商品開発で重視すべき要因を明らかにする商品評価分析システム

タイトル 商品開発で重視すべき要因を明らかにする商品評価分析システム
担当機関 (独)農業・食品産業技術総合研究機構 東北農業研究センター
研究期間 2006~2009
研究担当者 下山 禎
発行年度 2009
要約 消費者の商品に対する評価を調査し、総合評価に影響を及ぼす要因と影響力の大きさを解明するシステムを開発した。簡潔な調査方法から統計学的に有意な評価要因だけを抽出することで、商品開発において重視すべき要因を明らかにすることができる。

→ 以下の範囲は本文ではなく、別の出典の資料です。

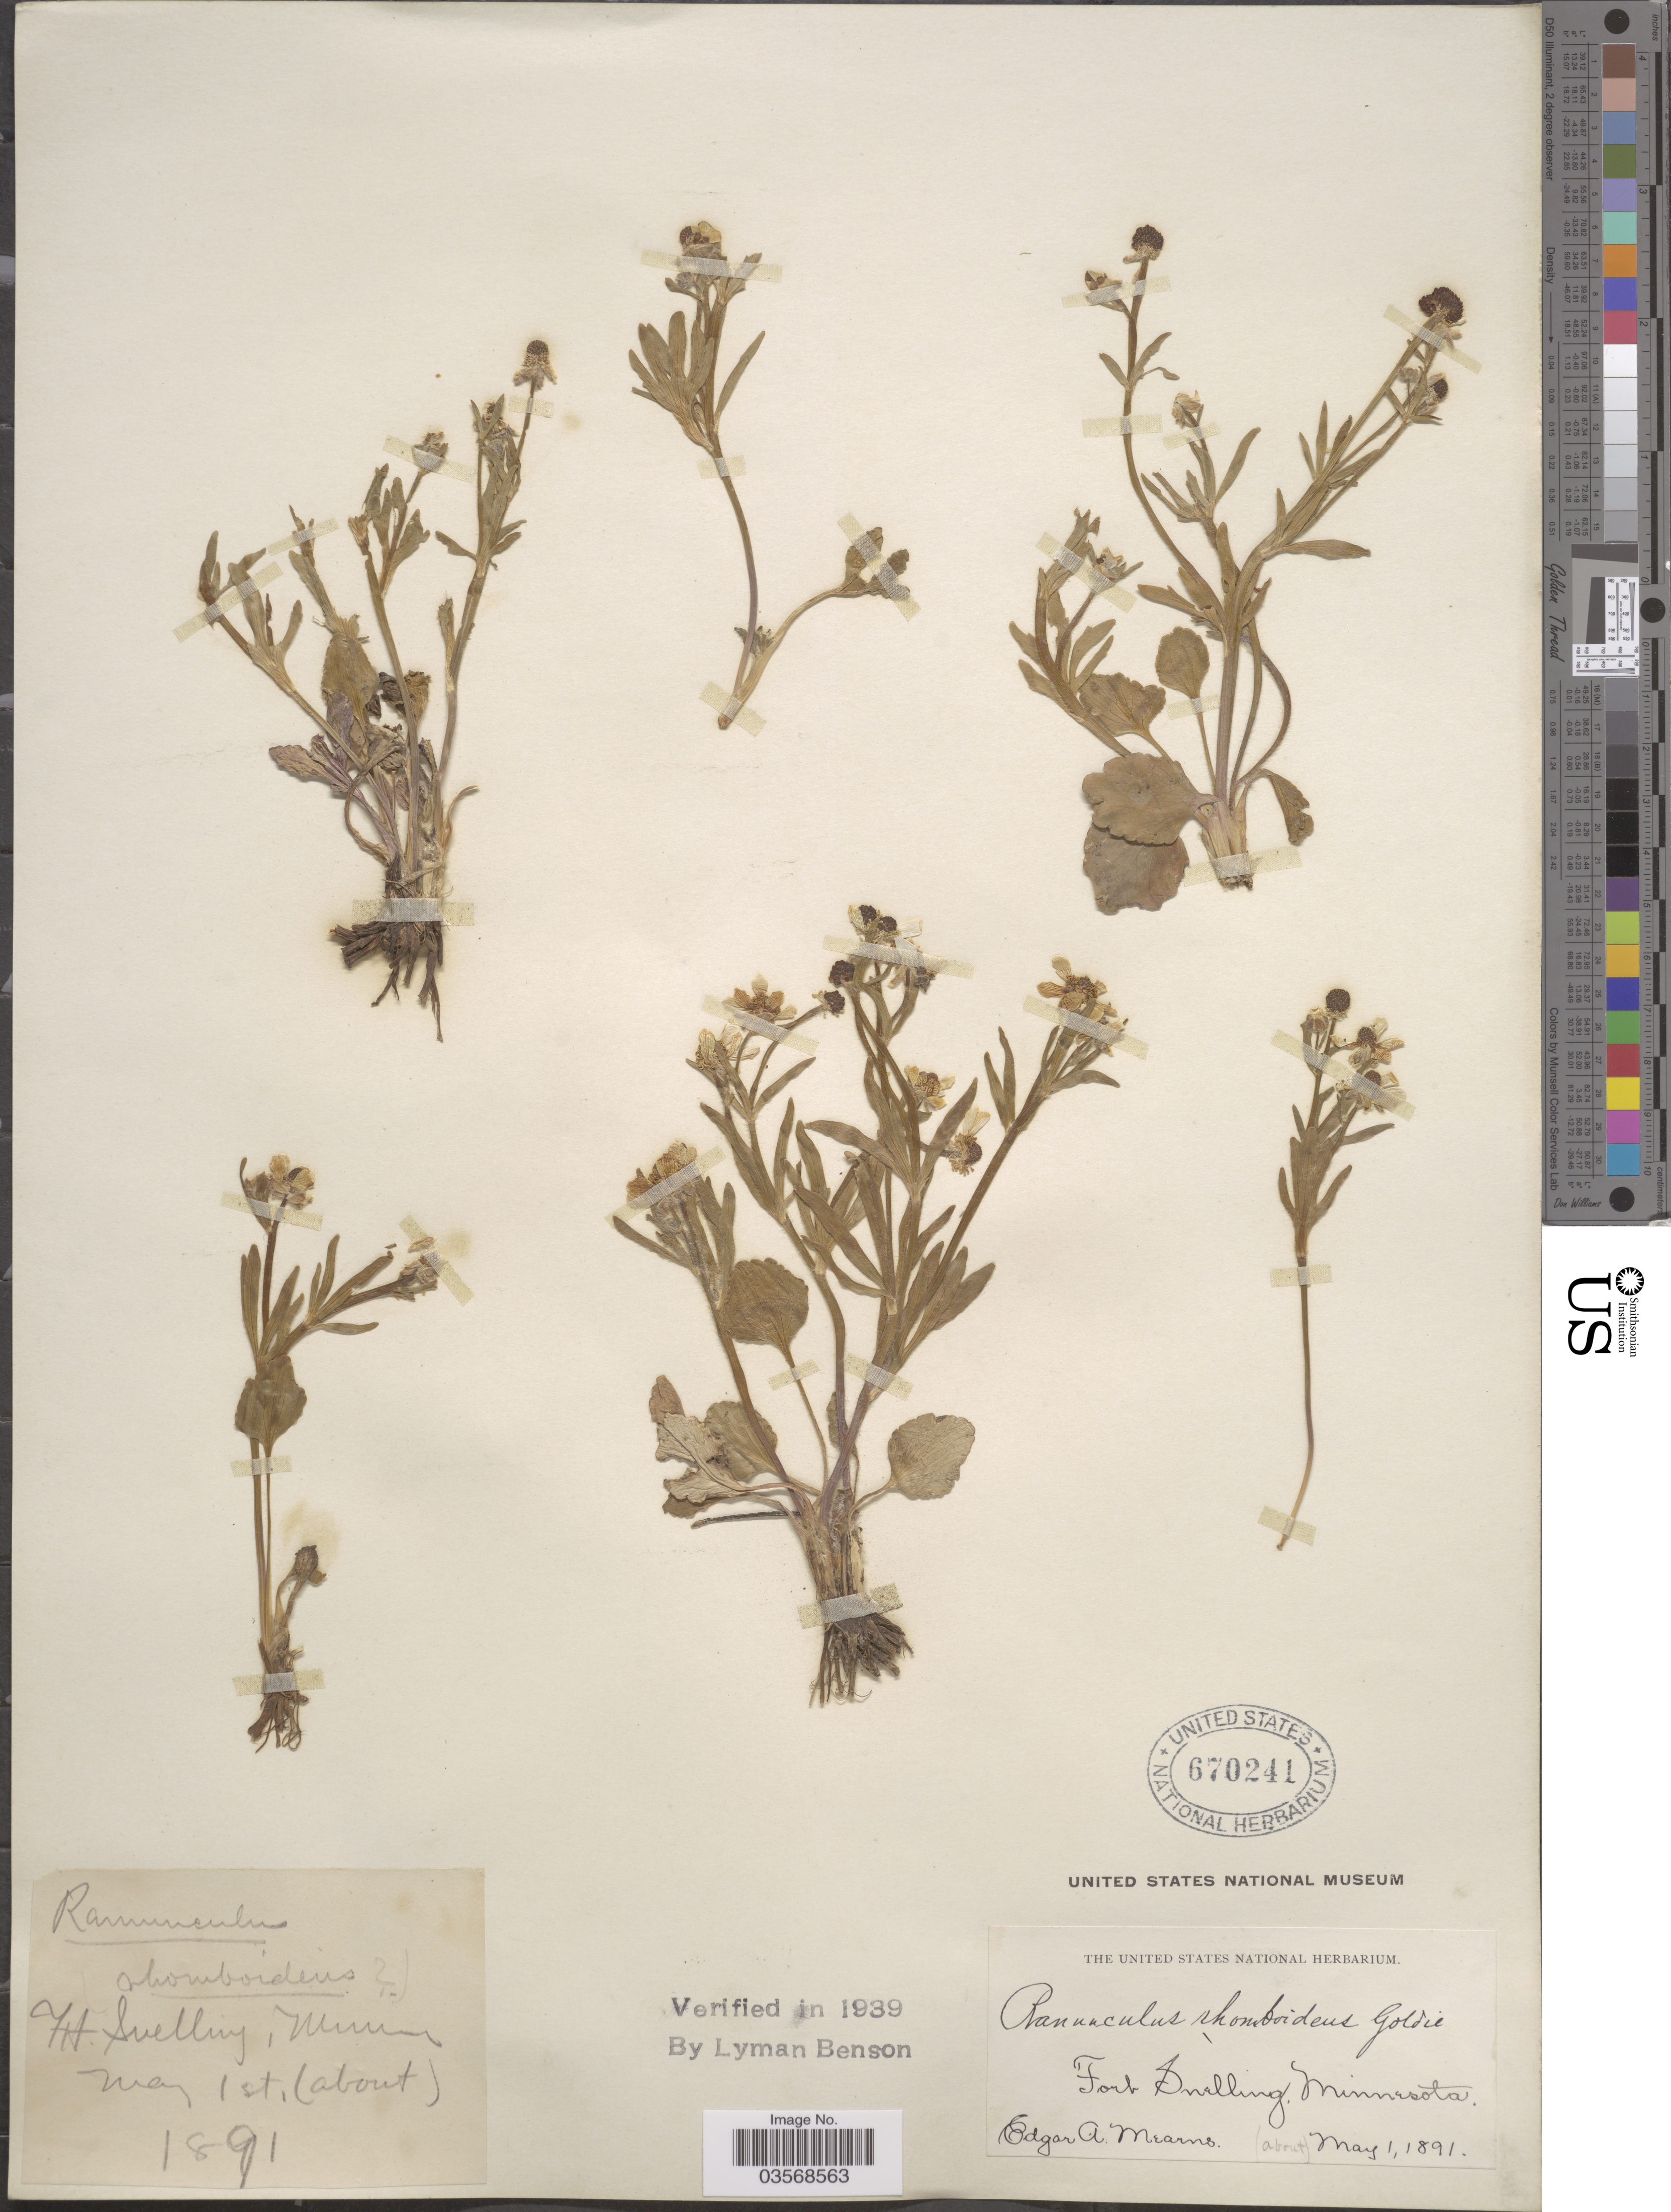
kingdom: Plantae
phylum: Tracheophyta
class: Magnoliopsida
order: Ranunculales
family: Ranunculaceae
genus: Ranunculus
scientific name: Ranunculus ovalis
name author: Raf.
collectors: E. A. Mearns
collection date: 1891-05-01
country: United States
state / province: Minnesota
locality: Fort Snelling.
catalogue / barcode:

キーワード ロジスティック回帰モデル、オッズ比、消費者、商品評価
背景・ねらい 商品開発において重視すべき要因を明らかにするためには、消費者による商品評価の分析が重要である。その手法として、商品の各評価要因に対する顧客の重視度と満足度を基に顧客満足度を計測するCS(顧客満足度)分析があるが、同手法はモデルとしての妥当性や個々の評価要因のウェイトを統計学的に明示できないという限界がある。そこで、分析過程にロジスティック回帰モデルを取り入れ、評価要因ごとの総合評価への影響力を明らかにする新たな商品評価分析システムを開発する。
成果の内容・特徴
  1. 商品評価分析システムの手順を図1に示す。1)まず、消費者による商品評価を実施する。対象となるサンプルAの他に、コントロールとして一般的に流通しているサンプルBを用意する。被験者に双方のサンプルを比較させ、提示した各評価要因および総合評価について、サンプルBを基準に、サンプルAがよい場合には○、そうでなければ×とする。2)Excelのワークシートに図のようにデータ入力を行う。商品評価で得た各評価要因のうち、○の回答を1、×の回答を0として説明変数とする。また、総合評価の結果、サンプルAが選択された場合には1、選択されなかった場合には0として従属変数とする。3)分析ソフトを用いてロジスティック回帰モデルの分析を行う。個々の説明変数は統計的検定が施され、有意性の低い評価要因を順次除外していくことで、統計学的に最適なモデルを構築することができる。4)分析結果のオッズ比(各評価要因の独立した影響力)から、どの評価要因が総合評価に対して大きな効果を及ぼすか(1より大きければ+の効果、1より小さければ~の効果)がわかる。
  2. 本システムを湯葉に適用した事例では、提示した7つの評価要因のうち「見た目」「風味」「甘み」の3つが総合評価に強い影響を及ぼす変数としてモデルに採用される。オッズ比の数値から、「甘み」が評価された場合に総合評価でサンプルAが選択される確率は、「甘み」が評価されなかった場合の10.3倍となる。同様に「風味」は10.0倍、「見た目」は6.6倍の影響力を持つと評価される。
  3. このように、商品評価の分析過程にロジスティック回帰モデルを組み入れることによって、統計学的に有意な評価要因の抽出が可能となる。本システムは、回答者への負担が少ない簡潔な調査方法と、専門的な知識がなくとも操作可能な分析ソフトを組み合わせることで、消費者の商品に対する評価に強い影響を及ぼす評価要因が抽出され、商品開発において重視すべき要因を明らかにすることができる。
成果の活用面・留意点
  1. 加工食品をはじめ多くの商品開発を行う際に、重点的に改良すべき要因を判断できる。